We will also use the summation convention that we sum implicitly over identical indices, e.g. the position of the particle $m$ in the system S is $$ \mathbf r = \sum_{i=1}^3 r_i \mathbf e_i \equiv r_i \mathbf e_i \tag {16} $$ The same vector expressed in system $S'$ is $$ \mathbf r = r'_i \mathbf e'_i \tag {17} $$ The velocity in the system $S$ is: $$ \mathbf {\dot r} = \dot r_i \mathbf e_i \tag {18} $$ The velocity in the system $S'$ is obtained by differentiating eg. (17): $$\begin{align} \mathbf{\dot r} & = \dot r'_i \mathbf e'_i + r'_i \mathbf{\dot e}'_i \\ & = \dot r'_i \mathbf e'_i + r'_i \pmb \omega \times \mathbf e'_i \\ & = \dot r'_i \mathbf e'_i + \pmb \omega \times \mathbf r \tag {19} \end{align}$$ We will denote the velocity of the particle as seen by an observer in frame $S$ by $$ \left( \frac{d \mathbf r}{dt} \right) _{S} = \dot r_i \mathbf e_i \tag {20} $$ Similarly, the velocity as seen by an observer in frame $S'$ is just $$ \left( \frac{d \mathbf r}{dt} \right) _{S'} = \mathbf v' = \dot r'_i \mathbf e'_i \tag {21} $$ Hence, the two observers measure different velocities $$ \left( \frac{d \mathbf r}{dt} \right) _{S} = \left( \frac{d \mathbf r}{dt} \right) _{S'} + \pmb \omega \times \mathbf r \tag {22} $$ The accelerations also obviously differ in the two systems. In $S$ we have $$ \mathbf {\ddot r} = \ddot r_i \mathbf e_i \tag {23} $$ To get the acceleration in $S'$ we differentiate (19): $$\begin{align} \mathbf{\ddot r} & = \ddot r'_i \mathbf e'_i + 2 r'_i \pmb \omega \times \mathbf e'_i + r'_i \pmb \omega \times (\pmb \omega \times \mathbf e'_i) \tag {24} \end{align}$$ The acceleration seen by the observer in $S$ is $\ddot r'_i \mathbf e'_i$ while the acceleration seen by the observer in $S'$ is $\ddot r'_i \mathbf e'_i$. Equating the two equations (23) and (24) above gives: $$ \left( \frac{d^2 \mathbf r}{dt^2} \right) _{S} = \left( \frac{d^2 \mathbf r}{dt^2} \right) _{S'} + 2 \pmb \omega \times \left( \frac{d \mathbf r}{dt} \right) _{S'} + \pmb \omega \times (\pmb \omega \times \mathbf r) \tag {25} $$ or using primed symbols for accelaration and velocity in $S'$: $$ \mathbf a = \mathbf a' + 2 \pmb \omega \times \mathbf v' + \pmb \omega \times (\pmb \omega \times \mathbf r) \tag {26} $$ This equation relates the acceleration $\mathbf a$ in the invariant system $S$ to the acceleration $\mathbf a'$ in the rotating system $S'$.

▶ _Provided records_:
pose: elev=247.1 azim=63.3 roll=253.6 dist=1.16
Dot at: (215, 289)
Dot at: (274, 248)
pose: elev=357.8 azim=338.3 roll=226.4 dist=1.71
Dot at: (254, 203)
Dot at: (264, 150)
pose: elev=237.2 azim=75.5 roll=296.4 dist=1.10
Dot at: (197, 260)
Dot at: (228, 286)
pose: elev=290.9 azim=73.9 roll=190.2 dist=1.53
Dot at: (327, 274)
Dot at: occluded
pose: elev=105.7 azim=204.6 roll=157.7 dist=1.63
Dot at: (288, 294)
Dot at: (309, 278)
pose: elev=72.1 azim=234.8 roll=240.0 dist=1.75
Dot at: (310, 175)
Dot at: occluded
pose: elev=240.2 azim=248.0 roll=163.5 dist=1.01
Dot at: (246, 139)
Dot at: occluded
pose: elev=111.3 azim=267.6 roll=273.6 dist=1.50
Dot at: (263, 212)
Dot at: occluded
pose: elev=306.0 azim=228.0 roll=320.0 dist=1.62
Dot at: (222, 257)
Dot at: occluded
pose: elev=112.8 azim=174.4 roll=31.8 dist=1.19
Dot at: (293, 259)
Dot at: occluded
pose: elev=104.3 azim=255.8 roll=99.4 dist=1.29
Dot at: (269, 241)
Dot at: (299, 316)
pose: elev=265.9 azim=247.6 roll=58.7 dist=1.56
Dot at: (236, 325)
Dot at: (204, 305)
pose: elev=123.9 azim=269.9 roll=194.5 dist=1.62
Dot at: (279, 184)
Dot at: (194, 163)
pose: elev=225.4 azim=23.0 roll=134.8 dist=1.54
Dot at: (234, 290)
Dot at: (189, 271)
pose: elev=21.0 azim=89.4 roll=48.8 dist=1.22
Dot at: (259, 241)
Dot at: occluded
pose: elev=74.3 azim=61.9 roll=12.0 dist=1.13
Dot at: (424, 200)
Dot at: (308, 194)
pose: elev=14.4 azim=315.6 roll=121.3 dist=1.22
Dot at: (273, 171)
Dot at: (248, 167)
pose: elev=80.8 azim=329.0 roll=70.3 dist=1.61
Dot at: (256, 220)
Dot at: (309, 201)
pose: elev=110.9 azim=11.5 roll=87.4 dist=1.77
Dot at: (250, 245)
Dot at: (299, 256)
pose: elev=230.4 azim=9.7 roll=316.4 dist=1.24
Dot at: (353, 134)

▶ _Do this_:
Continue the rotating-frame derivation from the sentence that ends it. The records were taken from a different source than the rotating-frame derivation.

▶ _Answer for the task_:
Fictitious forces

We multiply the eq. (25) by the mass $m$, note that $$ m \mathbf a = \mathbf F $$ and rearrange to get $$ m \mathbf a' = \mathbf F - 2 m \pmb \omega \times \mathbf v' - m \pmb \omega \times (\pmb \omega \times \mathbf r) \tag {27} $$ An observer in $S'$ explains the motion in his system by adding so called fictitios forces to the real force $\mathbf F$, namely the Coriolis force $$ \mathbf F_{cor} = - 2 m \pmb \omega \times \mathbf v' \tag {28} $$ and the centrifugal force $$ \mathbf F_{cfg} = - m \pmb \omega \times (\pmb \omega \times \mathbf r) . \tag {29} $$ In the above derivation we assumed that the rotation vector $\omega$ is constant. If this vector varied with time, a third fictitios force, the Euler force would be added to the right hand of eq. (27): $$ \mathbf F_{eul} = - m \dot {\pmb \omega} \times \mathbf r \tag {30} $$ Let us note that the 'fictitious forces' are in fact 'real forces' in the rotating frame and on equal terms as the force $\mathbf F$.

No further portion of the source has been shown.